Author: Thomas Jefferson, 56 signatories.

Not long after, slaves are enshrined in the Constitution as being 3/5 of a person. How weird.

So, Lying or wrong?

Spot on.
Losing the war after 20 years of effort is humiliating. Defeat is unpleasant. Regardless of how we exit, the humiliation remains.

The chaos is all on Biden. He wanted the symbolism of getting it done in time for the 20th anniversary. We didn’t just “tip our king over”. We pulled our pieces off the board and someone said “Hey, you’re about to leave a bunch of people behind”. And yes, Biden does get the blame for the terrorist attack because he set up the situation that made a terrorist attack likely.

That’s because it looks like you’re having a different conversation.

The response beneath the second time i quote you responds to you very directly. It also responds to the correct reading of the first quote.

I think it should be clear I’m no Biden supporter, and he didn’t even come back from freaking vacation immediately as this was happening, but… c’mon man.
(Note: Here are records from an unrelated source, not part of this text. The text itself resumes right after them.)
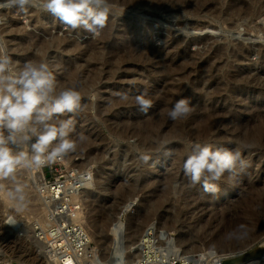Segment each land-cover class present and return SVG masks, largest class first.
Wrapping results in <instances>:
<instances>
[{
    "label": "rangeland",
    "instance_id": "rangeland-1",
    "mask_svg": "<svg viewBox=\"0 0 264 264\" xmlns=\"http://www.w3.org/2000/svg\"><path fill=\"white\" fill-rule=\"evenodd\" d=\"M148 9V7H141L133 9L132 11L127 10L126 13H122L123 10L121 12V9L111 6L109 15V24L111 23L113 26V32L111 33H114L113 35H116L118 31L121 33L122 27L120 26L124 24L142 28L145 24L150 23L149 25L151 28L147 31L148 33L140 36L142 39L137 37L133 39V41L140 44L148 43L154 49L156 48V50L165 48L163 37H166L168 40L171 39L169 40L170 42L181 41L184 42V47L186 44L189 46H187L183 55H196L199 53L200 57H206H203L204 59H202L203 61L206 60V63H210L212 60L211 57L205 54L208 50L213 51V49L215 50L217 47H226L228 54L226 53L225 56H227L224 57L232 63L233 61L230 59L233 58V52L237 51L236 48L238 47H244L251 51L252 54L249 57L250 59L246 58V60H244L245 62L243 61L242 64H234V67L232 66L230 69L228 68L229 70H227L230 71L232 69L231 72L241 73L244 76H246V73H250V75L256 76L255 78L254 76H251V79L256 80L258 77V82H264V78L262 79V77H264V62L262 58L264 55V15H258L254 18L239 17V19L237 16H234L228 17L229 20L227 19L226 21H222L221 19H218L216 15L213 16V14L210 15L209 13V15L205 14L204 18V15H202L200 20L210 25V28L208 27L199 31L193 30L189 26L191 22L198 19H194L197 16L193 17L192 15H185L184 17L183 14L179 15L172 11H168L167 13V11L159 12ZM177 15H179V17ZM10 22H14L16 26H11ZM179 27H183V29L180 31ZM259 29L262 32H260ZM28 36L38 40L43 39L42 42L48 44L56 40H63V42L67 41L69 43L74 42V44L78 45L80 48L79 51L84 50L86 47H95L101 52L104 51V46L101 41L102 33L99 36L94 37L91 33L82 29H78L74 32L66 31L64 26L58 23L57 19H55L51 14L41 11L39 7L30 9L28 15L17 14L16 10L12 9L11 13L7 15L6 23L0 25V42H3L6 45L8 54L12 56L14 61L19 58L17 59V61L20 62V64L17 65L18 68L22 67L25 61L30 60V56H27V53H25L24 49H21L22 46L20 45V39ZM115 42L113 44L114 47L117 48L119 45L120 46L118 48L125 47V42L117 41V44ZM205 47L206 50L204 49ZM71 49L73 50L74 48ZM202 49L204 53H202ZM31 52H34V55L37 54L33 48L29 50L28 53ZM177 55L181 56L182 53L181 55ZM75 60H80L78 52L68 53L64 51L58 53L54 51V49L48 50L46 56L43 58V61H47L50 64L53 73L59 82L66 79V74L60 67L57 66V64L59 62L71 63ZM243 64L246 65L244 66ZM116 70L117 69L113 70L114 72H111L108 75L110 81L107 79L108 77H104V75L101 76V79H99L100 81L97 79L98 81L96 80V83L92 88V94L90 93L88 96L82 95L84 96L82 99H91L90 102L95 101L96 103L102 104L106 101L104 99H107L109 94L115 96L118 92L128 91L131 93L133 90L142 88L143 85L141 82L145 79V75L143 73L132 75V72H126L125 68H122L123 71L121 69ZM203 71L205 70H202L200 73V82H198L199 80L197 78L193 81V83L206 87V85L210 83V79H207V77L205 78V72ZM123 72L124 74H122ZM85 73L86 72L80 73L78 78L80 77L79 79L82 81L86 80L85 78L87 74ZM112 73H114L116 77ZM202 75L205 79L202 78ZM132 79L136 82L131 83ZM147 80H144L145 84ZM127 81L131 84L129 82L127 83ZM258 82V86L256 87L257 90L249 89L244 93L246 95H244V99L246 101L244 102L243 100L242 105L250 103V105L255 107L259 106L263 112L264 84L263 82H259L262 84H259ZM113 85L115 86V90L113 89ZM259 87H262L263 89ZM237 92H240V90ZM103 96H106V98ZM157 96L159 97L160 94H157ZM217 102L218 103L216 104L219 106L224 104L221 100H217ZM101 109L95 106L91 107L88 111V115H91L93 121L90 127L94 128L95 131H97L98 136L106 142L107 145H104L105 147H91V149L79 144L76 152L70 153L63 160L52 165L32 170L19 169L17 173V180L15 182L0 178V264H47V257L41 252V250H37L38 248L36 243V239L42 242L47 241L46 234H48V231L53 225L50 219L52 209L46 201V188L50 186L52 187L57 183L64 184L66 182L72 188L81 180L82 173L89 172L87 170H90L89 173H91V177L93 179L91 183V186L93 187L92 190L94 192L93 196H99V198H101L100 201L107 204L109 207L108 212L106 213V220L110 219L114 215L121 201L134 199L136 203L140 205L137 213L135 214L139 218H137L139 221H137V225L139 224L140 231L147 225L151 224V230L149 232H151L152 235L158 236L156 228H158L160 232H164L165 235L173 234L174 238L176 235L181 237L183 232H186L188 234H186L188 238L184 240L185 243L183 244L189 245V247L192 246L194 250L190 247L191 252L204 249L205 247H208L209 244L213 246V242L215 243L214 247L216 248L214 251L212 250L213 252L217 250V253L219 252L221 254L235 252L234 255L231 254L229 257L225 256V258L221 259L222 262L219 264H264V237L261 241L249 245L248 247L236 246L233 248L231 247L230 250V246L243 243L246 240L245 237L240 238V240L233 244L227 246L222 245L224 247L226 246L225 248L218 247L221 246V244H226L225 238L229 235V233L237 230V227L240 224V218L244 216V210L248 205L247 203L250 202L248 200L252 197L251 194L253 191L251 189H253V187L264 188V186H262L264 185V138L258 146H251L250 153L243 155V157L248 161V166L240 171L239 176L233 181L228 182L225 180L223 183H220L219 186L221 187L218 195L213 196L209 193H205L202 186L199 185L193 189L191 188L190 193L185 195L189 188L184 187V185L188 184V180L185 178L183 165L174 170L170 166V162L173 159L172 157L177 155L174 151L175 148L180 146V144L181 146H187L188 144L183 142L181 143L179 139H174L162 143V148L160 147V150L157 152H153L151 150L145 151L142 148L140 149L138 146L139 139L137 137H132L131 134L124 133L122 125L103 121L105 115L103 108ZM127 112H129V110H125L124 108L119 110V113H121L120 116H124ZM138 114V118L145 115V113L140 110L138 111ZM261 124L263 123L259 121V123L254 126L251 124L249 128H246L247 130H245V128L242 129L246 132ZM86 125L87 124L76 120V131L72 134V138L75 139L77 137V134H79L78 131H86V129L89 128V126ZM243 127H245V125ZM192 145L194 144L191 143L188 146L192 147ZM241 148L240 144H232L230 145V148L228 147V149H232L233 151H240ZM123 150L125 152V157L115 158L116 155L118 153H122ZM168 150H172V154L163 155V153ZM152 153H155L158 156L160 155V157L156 158V160L152 158L147 162V164H145L141 160V156L150 155ZM39 170L43 176L42 179L38 180L35 177V173ZM171 177L172 179H170ZM166 179L168 181L171 180L172 182L169 188H164V185L167 183ZM185 179L186 181H184ZM18 185L21 187L22 193L25 196L23 206L18 199L10 198L8 195V192L15 191ZM177 185H180V187H177ZM33 187L35 188L33 189ZM105 187H109V189H107L108 191L102 190V188L104 189ZM156 188L158 189L156 190ZM119 190L122 195L117 196L115 192H118ZM152 190L156 192L153 193ZM192 190L194 191L192 192ZM202 195L204 196L202 197ZM86 201L90 209L95 207L99 211L101 206L98 205L97 202H94L92 197L86 198ZM154 201L159 202L158 205L157 203H154ZM44 210H46V213L42 215L40 212L43 213ZM177 213H180L179 217H176ZM92 215L94 216V212ZM11 218L13 220L17 219L16 221H19V223L24 225L25 228L28 226L26 231H31L29 228L31 227L35 233L27 234L22 231L19 232L13 227L14 221L11 220ZM211 222L214 223V225H212V231H206L209 227V223ZM189 235H191L190 238ZM32 236H35L36 239H33ZM143 238H145V235ZM232 249H235L233 250L234 252ZM222 250L229 252H220ZM239 250L241 251L239 252ZM188 255L192 256L194 254ZM173 258L167 261H161L162 259H158L157 261H165L166 264H187L186 257L183 260H178L176 257L174 258L176 260H173ZM252 260H254V262Z\"/></svg>",
    "mask_w": 264,
    "mask_h": 264
},
{
    "label": "bare ground",
    "instance_id": "bare-ground-1",
    "mask_svg": "<svg viewBox=\"0 0 264 264\" xmlns=\"http://www.w3.org/2000/svg\"><path fill=\"white\" fill-rule=\"evenodd\" d=\"M110 3L111 6H115L116 8L121 9V12L123 10L122 13H126L127 10L132 11L133 9L136 8L148 7L152 11L153 10L159 12L167 11V13L168 11L170 12L172 11L179 15L183 14L184 17L185 15H192L193 17L197 16L194 19L197 18L198 19L196 21L191 22L189 26L191 27V29L199 30V31L206 29L210 26L204 21L200 20L202 15H204L203 16L204 18L205 14L209 15V13L210 15L213 14V16L216 15V17L218 19H221L222 21L223 20L226 21L228 17H234V16H237L239 19V17L254 18L258 15H264V0H246V1L243 0H110ZM11 11L12 10L3 11V12L4 14L8 15L11 13ZM179 15L177 16L179 17ZM10 23L11 26L13 27L16 26L14 22H10ZM58 23L61 24L59 20ZM149 24H145L142 28H138L134 25L131 26L128 24H124L120 26L122 27L121 33L118 31V33L116 32L117 33L116 35H113L114 33L113 34L111 33L113 32L112 31L113 26L111 23L110 24L108 23V26L102 32L101 41H102V45L104 46V51L102 52L97 50L95 47L93 48L86 47L84 50L79 51L80 48L78 47V45L74 44V42H70V43L67 41L63 42V40L52 41V43L48 44L42 42L43 39L38 40L35 38H31L29 36L20 39L21 40L20 45L22 46L21 49H24L25 53H27V56H30L29 57L30 60L43 61V58L46 56V53L50 49H54V51L58 53L64 51L68 53L78 52V54L80 55V60H75L72 61L71 63L59 62L57 66L60 67L63 70V72L66 74V79L64 81L62 80L60 81L61 87H77L81 91L82 95L88 96V94L90 93L92 94L93 92L92 88L95 85L96 80L101 79L102 75H104V77L105 76L108 77V75L111 72H114L113 70L115 69L122 70V68H125L126 72L130 71L132 72V75L143 73L145 75L144 80L148 79L146 81V84L142 79L143 80L141 82L143 85L142 88L138 90L137 89L133 90V92L130 93V99L128 101H121L118 95L115 96L113 95L114 96L113 97L110 94L108 95L107 99H104L106 100L104 103L101 102L102 104L96 103L94 101L96 103L95 104L93 101L90 102L91 99L86 100V98H83L82 104H86L87 107L84 111L79 112L74 117L75 121L76 120L81 121L84 124H87L86 126H89V128L86 129V131H78V133H82L86 137V140L81 144L88 148L91 147L100 148V146L105 147L104 145H107L106 142L102 140L100 136H98L97 131H95L94 128L90 127L93 121L91 115L90 114L88 115V111L91 107L94 106L98 107L99 109L103 108V112L105 115L103 118L104 122L118 123L122 125L124 133L131 134L132 137H137L139 139L138 141L139 148L140 149L142 148L145 151L151 150L153 152L155 151L157 152L160 150L161 145H163L162 143L174 139L176 140L179 139L181 143L183 142L188 145L191 143L192 144L198 143L201 145L211 144L213 146L225 147L227 149L228 147L230 148V145L232 144H240V146L242 147L240 149L242 155H246L250 153L251 146L253 145L258 146L259 144H261V141L264 138V126H263L264 111L262 112L259 106L255 107L253 105H250V103L246 105L244 104L242 105L243 100L244 102L246 101L244 99V95H245L244 93L247 92V90L249 89L257 90L256 87L258 86L257 82L259 79L258 77L256 80L251 79L250 77L252 75H250V73L249 74L246 73L245 74L246 76H244L241 73L231 72L232 69L228 71L234 64L237 65L242 64L243 61L246 60V58H249L252 54L251 51L247 50L244 47L236 48L237 51L233 52L234 55L232 54L233 55L232 57L234 59L233 58L230 59L231 61H233L231 63L225 58L227 56V55L225 56V54L228 52L227 48L225 47L226 48L225 49V48L217 47L215 48V50L213 49V51L208 50L205 52L207 56L212 58V60L210 59L211 60L210 63H206L205 62L206 60L205 61L202 60L204 59L203 57L205 56L200 57L199 53H197L199 55L197 54L183 55L188 45L186 44L184 47L183 46L184 42L181 41H180L181 43L179 41L170 42L169 40L171 39L168 40L166 37H163L164 39L166 38L165 40L163 39L165 48L160 50L158 49L156 50V48L154 49L148 43L140 44L136 41H133V39L146 35V33H148L147 31L150 30L151 28ZM179 28L180 31L183 29V27H179ZM260 32L262 31L260 30ZM115 41L125 42V47L118 48L120 46L119 44L117 48L114 47L113 44ZM32 48L34 51L37 52V54L34 55V52L28 53L29 50H31ZM71 48L74 49L72 50ZM204 49L206 50V47ZM202 53H204V51ZM177 54H180L181 56ZM262 58L264 62V55L262 56ZM202 70H205L203 71L205 72L204 73L205 78L207 77V79L208 78L210 79L209 80L210 83H208L206 87L205 86L202 87V85L200 86L199 84L193 83V81L196 80L197 78L199 80V77H201L200 73L202 72ZM82 72H86L85 74H87L85 78L86 80L83 81L79 79L80 77L78 78L79 74ZM124 72L122 74H124ZM114 75H110V76H114ZM255 77L256 76H254V78ZM263 78L264 77H262V79ZM107 79H109V77ZM134 79H132L131 83L136 82L133 81ZM128 82L129 81H127V83ZM198 82H200V80ZM259 82H263V81H259ZM114 88L115 86L113 87V89ZM145 88L148 89L149 96L153 99L154 104L153 107L149 109L148 113L143 115V117L138 118L137 115H139L138 114L139 108L138 106L135 105V101L132 97L138 95ZM239 90L240 92H237ZM157 94H160V96L158 97ZM104 98H106V96ZM182 98H189L191 101V105L195 107V111L187 120L174 122L169 119L167 111L174 105V103L177 100ZM217 100L219 101L221 100L224 104L222 103L223 105L220 106L217 105L216 104L218 103ZM121 108L122 109L124 108L125 110L126 109L129 110V112H127L124 116H120L122 112L119 113V110H121ZM259 121L263 124L259 126L256 125L257 127H253L249 131L246 132L243 131L244 129L242 128H245V130H247L246 128L247 127L249 128L251 124L254 126L255 124H258ZM244 125L245 127H243ZM188 145L181 146L180 144V146H177V148H175L174 151L176 152L177 155L172 157L173 159L170 162V166L174 170L182 166L188 154H190L191 147ZM124 153L125 152L123 150V152L120 154L118 153L115 158L117 157L124 158L125 157ZM165 153H163V155H166ZM150 156L151 159L153 158L155 160L156 158L160 157V155L158 156L155 153L150 154ZM87 171L90 172V170ZM89 172L82 173L81 180L78 182L77 186H73L71 188V186H69L67 182L63 184L64 196L66 197L67 195H71L72 197V203L69 207L70 211L68 212L67 215V219H68L67 221L76 225H81L85 234L87 235L89 243L86 247V259H96V260L99 259L105 262L111 258L113 245L116 240L114 225L116 224L122 225L123 235L121 236V240L123 241L124 248L126 249L125 259L127 261V264L128 263L135 264L143 256V252L141 251V246L143 242L142 239L144 235L146 236V234L150 231L151 224L147 225L146 227L144 226L145 228L141 229L140 231L139 224L137 225V223L139 222L138 221L139 218L135 215L140 205L137 204L134 199L121 201L114 215L110 219L106 220V213L108 212L109 207L107 206V204L100 201L101 198H99V196L98 197H96L95 195L93 196L94 192L92 190L93 187L91 186L93 179L91 177V173ZM42 176L43 175L41 174L40 170L35 173V177L38 180L42 179ZM170 179H172V177ZM186 179L184 181H186ZM171 183H172L171 180L170 181L167 180V183L164 185V188H169ZM35 187H33V189ZM107 189H109V187H105L104 189L102 188V190L104 191H108ZM157 189L158 188H156V190ZM120 190L118 191L120 193L115 192L117 196L122 195ZM194 190H192V192ZM251 190L253 191L251 194L252 197L248 200L250 202L247 203L248 205L243 213L244 216L240 218V224H239L246 226V230H247V236H245L246 240L241 244L230 246V250L231 247L233 248L236 246L248 247L249 245L261 241L264 237V188L253 187V189ZM190 191L191 188L188 189L185 195H188ZM152 192L155 193L156 191L152 190ZM203 196L204 195H202V197ZM89 197H92L94 202H97L98 205L101 206L99 211L95 207L91 209L89 208L86 201V198ZM154 203H157L158 205L159 202L154 201ZM93 212H94V216L92 215ZM40 213L44 215L46 213V210H44L43 213L42 212ZM179 215L180 213H177L176 217L177 216L179 217ZM11 220L13 219L11 218ZM16 220H13L14 221L13 227L16 230H18L19 232L21 231L25 232L27 234L35 233L33 232L34 230L31 227H29L31 231L29 232L26 231L27 230L26 228L28 226L25 228L24 225L20 224L19 221ZM212 225H214V223L212 222L209 223V227L206 231H210V230L212 231ZM156 230L158 234L157 238L160 242L158 248H162L164 251V257L161 258L162 259L161 261L163 260L167 261L172 259L173 257L178 258V260H183L186 257L187 264L190 263L219 264L222 262L221 259L225 258V256L229 257V255L231 254L234 255L235 253L233 251L235 249H232L234 253H227L229 251L227 252L224 251L225 250L224 248L227 245L233 244L236 241L240 240V238H238L239 233L237 231L238 230L237 227V230H235L232 233H229V235L225 238L226 244H221V246H218L219 248H222L224 247L222 245H226L223 248L224 250L220 252H226L227 254L225 253L221 254L219 252L217 253L218 250L213 252L216 249L214 247L215 244L214 242L212 243L213 246L209 244V246L205 247L204 249L191 252L190 247L192 248V250H194V248L192 246L189 247V245L183 244L185 243L184 240L188 238V236H186L187 234L186 232H183L181 237H178L176 235L177 237L175 236L174 238L173 234L168 235L165 231V233L167 234L165 235L164 232H160L158 228H156ZM230 234H234V235H230ZM190 236L191 235H189V238ZM34 238L36 239L35 236L33 237V239ZM36 240H37L36 243L38 248L37 250H41V252L45 254V256L47 257L46 259L47 264H61L57 255L55 253H51L52 246L49 241L42 242V241H38V239ZM240 251L241 250H239V252ZM188 254H194V255L189 256ZM174 258L173 260H176ZM165 261L161 263L159 262V264H166ZM252 261L254 262V260ZM71 262L72 261L70 259L64 260V264H71ZM153 264H157V263H153Z\"/></svg>",
    "mask_w": 264,
    "mask_h": 264
},
{
    "label": "clouds",
    "instance_id": "clouds-1",
    "mask_svg": "<svg viewBox=\"0 0 264 264\" xmlns=\"http://www.w3.org/2000/svg\"><path fill=\"white\" fill-rule=\"evenodd\" d=\"M39 7L63 24L66 31L82 29L99 36L109 23L110 0H0V10L15 9L17 14L28 15L30 9ZM7 15L0 11V25ZM0 42V178L15 182L19 169H40L63 160L77 151L86 137L79 133L75 139V115L86 109L77 87H61L47 61L28 60L17 67ZM121 101L130 99V92H119ZM139 110L148 113L154 101L148 89L132 97ZM195 111L189 98L177 100L168 109L172 121H185ZM166 155H171L168 150ZM150 155L141 156L147 164ZM248 161L239 150L211 144H194L183 164L188 180L186 188L201 185L205 193L213 196L220 192V183L235 180ZM227 174V176L225 175ZM180 187V185H177ZM10 198L18 199L23 206L25 196L18 185L9 191ZM116 240L108 261L96 264H127L121 236L123 226L114 225ZM238 238L247 236L246 226H238ZM234 235V234H230Z\"/></svg>",
    "mask_w": 264,
    "mask_h": 264
},
{
    "label": "built area",
    "instance_id": "built-area-1",
    "mask_svg": "<svg viewBox=\"0 0 264 264\" xmlns=\"http://www.w3.org/2000/svg\"><path fill=\"white\" fill-rule=\"evenodd\" d=\"M63 187V184L57 183L52 187L46 188L45 192L47 195L46 201L52 209L50 219L53 225L48 234L45 233L47 241L52 246L51 253L57 255L61 264H64L65 259H70L72 261L71 264H96V259H86V247L89 242L81 225L67 221L72 197L71 195L64 196ZM142 240L141 251L143 256L135 264H159L157 260L164 257V251L162 248H158L160 242L157 235H152L151 232H148Z\"/></svg>",
    "mask_w": 264,
    "mask_h": 264
}]
</instances>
I think a lot of us would want to hear what your alternative idea would have been in that situation, or if you think something could have been done to prevent this to begin with, what that would have been. I think you are doing all second-guessing without providing an alternative. I’d love to be proven wrong, because this was embarrassing for the US.

Such a false dichotomy. How to chose?.

I think he was legacy-shopping, wanting credit for the symbolism of pulling the last of the military out before the 20th anniversary of 9/11. That was his goal, so any information or data that got in the way of that was ignored. It’s no secret that Washington insiders are betting that people will forget about this by next year,

Obvious things are you don’t pull your military out before getting your civilians out. You keep your AF base instead of abandoning it and letting your allies say “hey, where did those guys go?” If you want to blame Trump, go ahead, but you’re also admitting you waited until the last minute to open the “Withdraw from Afghanistan” file.
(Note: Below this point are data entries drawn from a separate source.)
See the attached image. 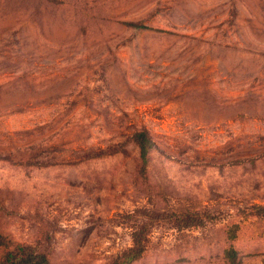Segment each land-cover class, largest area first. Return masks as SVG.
<instances>
[{
	"label": "rangeland",
	"instance_id": "obj_1",
	"mask_svg": "<svg viewBox=\"0 0 264 264\" xmlns=\"http://www.w3.org/2000/svg\"><path fill=\"white\" fill-rule=\"evenodd\" d=\"M262 207L264 0H0V260L264 264Z\"/></svg>",
	"mask_w": 264,
	"mask_h": 264
},
{
	"label": "trees",
	"instance_id": "obj_2",
	"mask_svg": "<svg viewBox=\"0 0 264 264\" xmlns=\"http://www.w3.org/2000/svg\"><path fill=\"white\" fill-rule=\"evenodd\" d=\"M134 138H137L136 146L139 149L140 155L144 158L149 152L151 147L150 138L147 136L146 132L137 133ZM139 139V141H138ZM264 211V207L261 208ZM24 254L20 253V250L7 251L3 258L0 260V264H49V259L45 254H34L27 253L25 249H23ZM132 257L129 259L131 261L134 257H137L139 253L136 250L130 251ZM225 257L227 259L228 264H238L237 263V254L234 248H229L225 252Z\"/></svg>",
	"mask_w": 264,
	"mask_h": 264
}]
</instances>
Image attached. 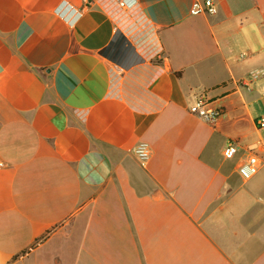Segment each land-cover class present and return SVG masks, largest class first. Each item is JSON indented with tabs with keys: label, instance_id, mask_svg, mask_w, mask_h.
<instances>
[{
	"label": "crops",
	"instance_id": "1",
	"mask_svg": "<svg viewBox=\"0 0 264 264\" xmlns=\"http://www.w3.org/2000/svg\"><path fill=\"white\" fill-rule=\"evenodd\" d=\"M89 1L0 0V264H264V0Z\"/></svg>",
	"mask_w": 264,
	"mask_h": 264
},
{
	"label": "built area",
	"instance_id": "2",
	"mask_svg": "<svg viewBox=\"0 0 264 264\" xmlns=\"http://www.w3.org/2000/svg\"><path fill=\"white\" fill-rule=\"evenodd\" d=\"M120 9H128L132 7L137 0H114ZM87 5H90V1L86 0ZM217 11L215 4L212 0L205 1H195L191 8L190 14L193 16L199 15H213ZM57 13L61 14L63 18L66 20L77 21L83 15V10H78L74 8L67 2L62 3L57 9ZM263 71H257L250 75L251 80L259 79L263 75ZM191 111L201 118L203 121L215 124L220 116L222 115V111L218 108L213 107L210 104L209 99L206 98L205 95H199L191 108ZM258 126L260 128L264 127V118H260L258 121ZM239 151V146L237 143H229L223 150V156L225 159H233L235 155ZM135 155L141 161H147L150 158L151 151L146 143H141L134 150ZM261 166V159L254 153L250 151V155L248 158L243 161L239 168V174L244 180H249L253 176H255L259 168Z\"/></svg>",
	"mask_w": 264,
	"mask_h": 264
}]
</instances>
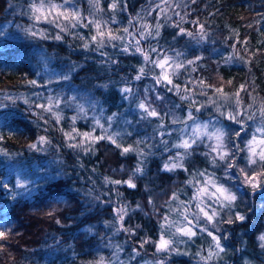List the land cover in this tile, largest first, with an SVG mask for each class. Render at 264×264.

Spoiler: we were never winning the war as people commonly think of it. But I’m sure most people knew that, it’s just that in America we never say that out loud.

Is the humiliation leaving after 20 years and not winning by some measure? Is it going there in the first place? Is it saying we’d help people there achieve freedom and then abandoning them? Is it something in between all of that? Yes, it’s humiliation if you think we suffered a defeat in that we never utterly wiped out the Taliban and didn’t make Afghanistan the new 21st centure shining example of modern democracy as viewed through the lens of the United States. It’s not if you look at it as “we wiped out the vast, vast majority of al-Qaeda and killed Osama bin Laden.” The humiliation after that was staying an extra decade to sufficiently spike the ball.

Somalia, 1993 was much more humiliating. This was just pointless stalemating for years under the notion that democracy would magically spring up and be embraced by people who have no idea what it is. We’re out, we kicked a whole lot of ass while we were there. Declare victory and move on.

I wondered about the 9/11 part myself, but I think it is mostly coincidence. I’m starting to feel like we’re going in circles here and am tempted to drop out, but our hand was forced by the Taliban taking Kabul. We had no leverage. I don’t really know how they agreed on August 31. And people will NOT forget this; this will come around to damage Biden politically, I think.

To the military pull-out… we DID wait to pull the military mostly until the end. The later parts of the withdrawal were almost exclusively military people and equipment. Unless you’re talking about the Americans who are still in Afghanistan, but we’ve already beaten that horse to death.

The guy’s talking right now, taking a victory lap. He still thinks the controversy is about the decision to withdraw, not the way he conducted the withdraw.

Didn’t realize he was giving a presser - I’ll have to watch the replay of it. Peter Doocy of Fox News (yes, yes, I know it’s Fox News, but keep reading) kept on Biden about this recently, by pressing Biden and reminding him that it wasn’t the fact that we withdrew that people were questioning, it was how we withdrew.